The DNS Guy essentially wanted all testing against production to stop, and for all teams (including the Rackspace DNS API team that we were building a frontend for) to be pointed towards their staging environment, something that nobody had ever heard of prior to this incident. It wasn’t enough to just add a limit on the size of the TXT record. Directors were CCed. Meetings were had. The issue was no longer the thing that had happened, but instead trying to “scare straight” the entire Rackspace Cloud division. We pushed back - staging environments in the company were notoriously bad and hearing that we needed to develop “safely” seemed the same as us going back to the old world where we’d sit around waiting for a working environment to develop against. My manager realized that the CEO was the only common reporting structure between us and the DNS Guy. Eventually things fizzled out without any resolution or change in behavior.

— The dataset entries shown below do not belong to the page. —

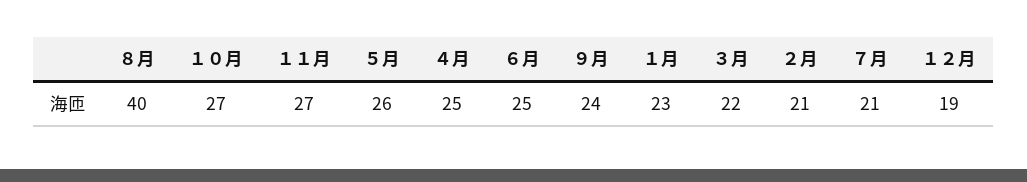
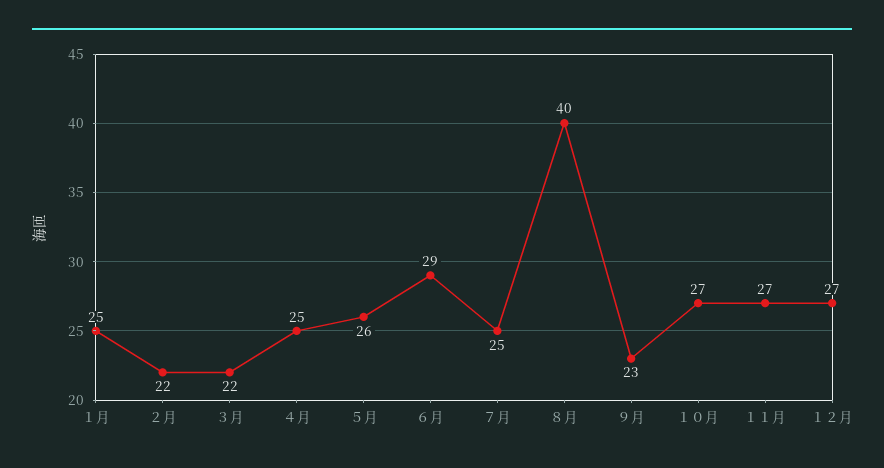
６月: 25 -> 29
９月: 24 -> 23
１月: 23 -> 25
２月: 21 -> 22
７月: 21 -> 25
１２月: 19 -> 27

I’ve always found the story amazing on a number of levels. First, the complete idiocy that I operated on in the course of doing some pretty routine product development. Second, while the DNS Guy was probably right about actually sandboxing the insane things we were doing in order to provide a more safe system to our customers, our testing strategy had been working great for us (and continued to for years to come), so we weren’t going to listen to him, as right as he may have been. Third, all these sort of unreconcilable issues just sort of melted away because nobody in a position of authority actually cared enough to act. And of course fourth, the fact that for a brief point one afternoon, the beautiful prose of Moby Dick took down Rackspace DNS.